2台出場させて2台とも脱落・・・儚いヒストリーを持つビッザリーニ P538

RM Sotheby's

1950年代にアルファロメオでキャリアをスタートさせたジョット・ビッザリーニは、フェラーリでの仕事を通じてすぐに名を馳せ、250テスタロッサの開発をサポートし、250GTOの設計チームを率いた。

1962年、ビッザリーニは独立してイソとパートナーシップを組み、ジョルジェット・ジウジアーロと共にイソ・グリフォとリヴォルタの製作をサポートした。ビッザリーニは1963年に自分の名前を冠した車の製造を開始し、イソのAC/3をビッザリーニ5300ストラーダと5300コルサとしてさらに発展させた。ビッザリーニは、これらの車をイタリアのV12エンジンと合わせるのではなく、シボレーの327cu V8エンジンを利用することを選択した。

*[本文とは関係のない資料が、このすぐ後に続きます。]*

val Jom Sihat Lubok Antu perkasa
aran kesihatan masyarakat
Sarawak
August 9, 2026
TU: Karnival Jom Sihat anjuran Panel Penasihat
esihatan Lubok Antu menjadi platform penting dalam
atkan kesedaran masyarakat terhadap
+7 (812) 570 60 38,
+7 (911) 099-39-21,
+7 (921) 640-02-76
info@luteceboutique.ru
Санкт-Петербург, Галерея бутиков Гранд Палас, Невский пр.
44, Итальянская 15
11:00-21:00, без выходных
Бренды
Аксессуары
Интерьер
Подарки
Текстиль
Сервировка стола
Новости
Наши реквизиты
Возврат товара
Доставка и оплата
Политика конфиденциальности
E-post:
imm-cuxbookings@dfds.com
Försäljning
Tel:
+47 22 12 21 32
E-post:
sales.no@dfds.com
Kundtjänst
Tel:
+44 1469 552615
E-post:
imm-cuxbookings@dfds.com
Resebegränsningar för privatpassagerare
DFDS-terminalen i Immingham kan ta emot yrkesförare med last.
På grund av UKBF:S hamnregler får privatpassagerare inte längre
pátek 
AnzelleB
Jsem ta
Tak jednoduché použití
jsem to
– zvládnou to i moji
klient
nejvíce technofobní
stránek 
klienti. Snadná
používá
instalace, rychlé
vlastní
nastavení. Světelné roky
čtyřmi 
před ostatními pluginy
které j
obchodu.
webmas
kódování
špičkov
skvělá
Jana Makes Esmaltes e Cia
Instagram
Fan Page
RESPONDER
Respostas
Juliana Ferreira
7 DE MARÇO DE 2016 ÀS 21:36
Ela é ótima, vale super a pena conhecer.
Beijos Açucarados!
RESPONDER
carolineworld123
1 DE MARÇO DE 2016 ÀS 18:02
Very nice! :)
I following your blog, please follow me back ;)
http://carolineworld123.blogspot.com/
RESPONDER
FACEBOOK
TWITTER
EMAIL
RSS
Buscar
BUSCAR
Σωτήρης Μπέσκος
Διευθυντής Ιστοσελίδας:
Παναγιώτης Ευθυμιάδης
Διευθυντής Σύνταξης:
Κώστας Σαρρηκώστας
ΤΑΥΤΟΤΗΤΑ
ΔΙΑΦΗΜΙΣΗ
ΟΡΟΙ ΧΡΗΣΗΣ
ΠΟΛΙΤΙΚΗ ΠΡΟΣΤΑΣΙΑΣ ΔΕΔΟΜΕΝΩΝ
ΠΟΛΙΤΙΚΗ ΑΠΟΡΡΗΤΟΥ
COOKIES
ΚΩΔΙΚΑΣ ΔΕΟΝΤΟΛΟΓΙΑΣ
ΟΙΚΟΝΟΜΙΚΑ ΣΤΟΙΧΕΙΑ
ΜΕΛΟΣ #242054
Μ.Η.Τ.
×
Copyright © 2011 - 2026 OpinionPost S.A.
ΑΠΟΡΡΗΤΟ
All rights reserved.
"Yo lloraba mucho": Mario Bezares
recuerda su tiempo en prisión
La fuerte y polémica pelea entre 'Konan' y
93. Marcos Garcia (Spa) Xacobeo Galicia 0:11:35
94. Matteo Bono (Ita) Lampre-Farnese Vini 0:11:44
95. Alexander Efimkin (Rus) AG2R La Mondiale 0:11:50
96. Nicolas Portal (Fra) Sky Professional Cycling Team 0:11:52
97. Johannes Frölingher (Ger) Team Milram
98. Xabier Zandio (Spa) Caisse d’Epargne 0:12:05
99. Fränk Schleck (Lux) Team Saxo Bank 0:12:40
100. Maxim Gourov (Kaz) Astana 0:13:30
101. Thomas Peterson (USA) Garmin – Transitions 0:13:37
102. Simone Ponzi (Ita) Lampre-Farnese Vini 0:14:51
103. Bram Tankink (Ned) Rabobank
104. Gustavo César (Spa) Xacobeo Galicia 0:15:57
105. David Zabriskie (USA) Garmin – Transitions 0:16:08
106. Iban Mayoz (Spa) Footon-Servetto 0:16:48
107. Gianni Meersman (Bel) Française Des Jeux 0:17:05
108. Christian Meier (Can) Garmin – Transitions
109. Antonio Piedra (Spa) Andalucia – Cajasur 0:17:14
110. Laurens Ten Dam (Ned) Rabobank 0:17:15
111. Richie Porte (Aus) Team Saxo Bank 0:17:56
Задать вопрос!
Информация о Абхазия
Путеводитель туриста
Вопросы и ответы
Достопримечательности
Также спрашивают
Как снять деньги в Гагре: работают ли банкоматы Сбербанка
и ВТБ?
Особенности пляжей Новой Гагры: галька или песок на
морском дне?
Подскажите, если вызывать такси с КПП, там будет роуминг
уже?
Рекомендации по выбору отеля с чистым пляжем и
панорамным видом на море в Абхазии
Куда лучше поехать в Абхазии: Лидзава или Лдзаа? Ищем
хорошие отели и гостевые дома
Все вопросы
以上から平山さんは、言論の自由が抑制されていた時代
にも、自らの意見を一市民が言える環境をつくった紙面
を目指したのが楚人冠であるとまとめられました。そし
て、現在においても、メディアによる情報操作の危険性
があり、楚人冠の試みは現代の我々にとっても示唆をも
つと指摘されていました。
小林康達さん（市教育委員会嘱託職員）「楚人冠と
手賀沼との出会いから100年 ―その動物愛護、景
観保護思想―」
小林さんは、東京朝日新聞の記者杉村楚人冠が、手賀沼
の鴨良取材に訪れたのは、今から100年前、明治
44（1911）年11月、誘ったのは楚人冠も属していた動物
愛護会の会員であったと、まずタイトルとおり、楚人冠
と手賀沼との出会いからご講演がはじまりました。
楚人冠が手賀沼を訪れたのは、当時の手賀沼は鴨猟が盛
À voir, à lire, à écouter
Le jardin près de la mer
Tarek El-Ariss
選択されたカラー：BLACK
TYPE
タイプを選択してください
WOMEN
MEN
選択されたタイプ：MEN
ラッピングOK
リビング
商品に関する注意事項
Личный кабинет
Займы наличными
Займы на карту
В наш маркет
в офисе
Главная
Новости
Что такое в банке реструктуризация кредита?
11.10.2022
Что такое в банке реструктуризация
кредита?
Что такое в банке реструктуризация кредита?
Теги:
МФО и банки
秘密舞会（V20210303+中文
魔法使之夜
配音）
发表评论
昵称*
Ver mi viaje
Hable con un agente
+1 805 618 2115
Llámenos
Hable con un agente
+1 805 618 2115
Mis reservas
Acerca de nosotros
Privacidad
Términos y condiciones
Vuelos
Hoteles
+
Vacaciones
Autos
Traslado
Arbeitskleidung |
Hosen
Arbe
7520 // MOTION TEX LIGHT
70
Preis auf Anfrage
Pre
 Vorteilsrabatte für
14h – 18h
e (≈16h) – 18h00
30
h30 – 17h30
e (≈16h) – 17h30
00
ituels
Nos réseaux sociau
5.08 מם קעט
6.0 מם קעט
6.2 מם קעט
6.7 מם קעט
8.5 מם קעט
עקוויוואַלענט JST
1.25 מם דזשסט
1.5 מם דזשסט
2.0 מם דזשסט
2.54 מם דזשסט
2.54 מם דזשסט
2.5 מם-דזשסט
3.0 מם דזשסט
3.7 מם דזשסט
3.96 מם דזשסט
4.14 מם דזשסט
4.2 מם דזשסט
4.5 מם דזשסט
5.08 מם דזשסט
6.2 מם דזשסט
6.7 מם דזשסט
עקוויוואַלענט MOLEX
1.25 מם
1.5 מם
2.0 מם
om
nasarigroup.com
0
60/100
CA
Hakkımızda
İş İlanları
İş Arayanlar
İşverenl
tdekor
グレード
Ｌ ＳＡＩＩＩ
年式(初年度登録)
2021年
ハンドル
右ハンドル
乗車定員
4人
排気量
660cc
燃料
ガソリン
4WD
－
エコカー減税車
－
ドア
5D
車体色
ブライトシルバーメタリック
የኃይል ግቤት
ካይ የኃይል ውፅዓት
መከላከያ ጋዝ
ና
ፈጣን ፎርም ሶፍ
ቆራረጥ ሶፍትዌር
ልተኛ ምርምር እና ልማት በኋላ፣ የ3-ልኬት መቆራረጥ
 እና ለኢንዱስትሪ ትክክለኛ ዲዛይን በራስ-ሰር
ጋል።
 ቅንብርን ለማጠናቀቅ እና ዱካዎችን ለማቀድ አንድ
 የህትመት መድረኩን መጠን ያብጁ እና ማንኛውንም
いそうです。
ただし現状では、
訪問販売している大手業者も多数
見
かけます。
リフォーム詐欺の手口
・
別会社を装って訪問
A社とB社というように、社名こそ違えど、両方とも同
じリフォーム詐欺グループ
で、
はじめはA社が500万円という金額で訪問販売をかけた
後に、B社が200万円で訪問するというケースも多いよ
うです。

1966年のル・マン24時間レースで、ビッザリーニはP538と呼ばれるまったく新しいレーシングカーを出場させた。ジウジアーロが描いたゴージャスなスパイダーボディをまとい、シボレーの5.3リッター V8エンジンを搭載していた。車は有望な一台に見えたが、その年のル・マン24時間に出場した2台はフィニッシュできなかった。1台は3時間目でステアリングアームの故障によりレースから脱落し、2台目はわずか2時間のピットレーン違反により失格となったのであった。

その後の数年間で、ビッザリーニの財政は混乱に陥り、会社は1970年に破産を宣言する。P538については、排気量を3.0リットルに制限するFIA規則の変更により、ほとんどのヨーロッパ耐久レースに出場することはできなかった。しかし、P538はCan-Amなどいくつかのイベントでは対象車となり、会社が倒産した後にも少数の車が生産された。



そして、このP538は、1970年以降に製造された数台のうちの1台である。1970年にフランス人のジャック・ラヴォスト(フランスのイソ/ビッザリーニのオーナークラブのディレクター)から注文されたもの。この車は、より大きなエアインテークや、運転手と助手席のロールバーなど、他のP538とはいくつかの違いがみられる。 2001年にラヴォストがフランス語で書いた手紙には、彼の車の話が記録されており、9年間の製造期間を終え、1979年に完成したと記されている。

ラヴォストは、2001年4月までこのシャシーナンバー#B04を所有していた。2002年に新たなオーナーの元へ渡り、ASIから身分証明書が発行されている。2013年に、現在の所有者であるカリフォルニアを拠点とするコレクターによって購入された。一部カスタムが加えられているそうだが、エンジンはオリジナルを保っている。レースでは望み通りの活躍ができなかったが、その美しいデザインからコレクターには愛され大切にされてきている。

推定落札価格は47万5,000~52万5,000ユーロ(約6034万円~6696万円)となっている。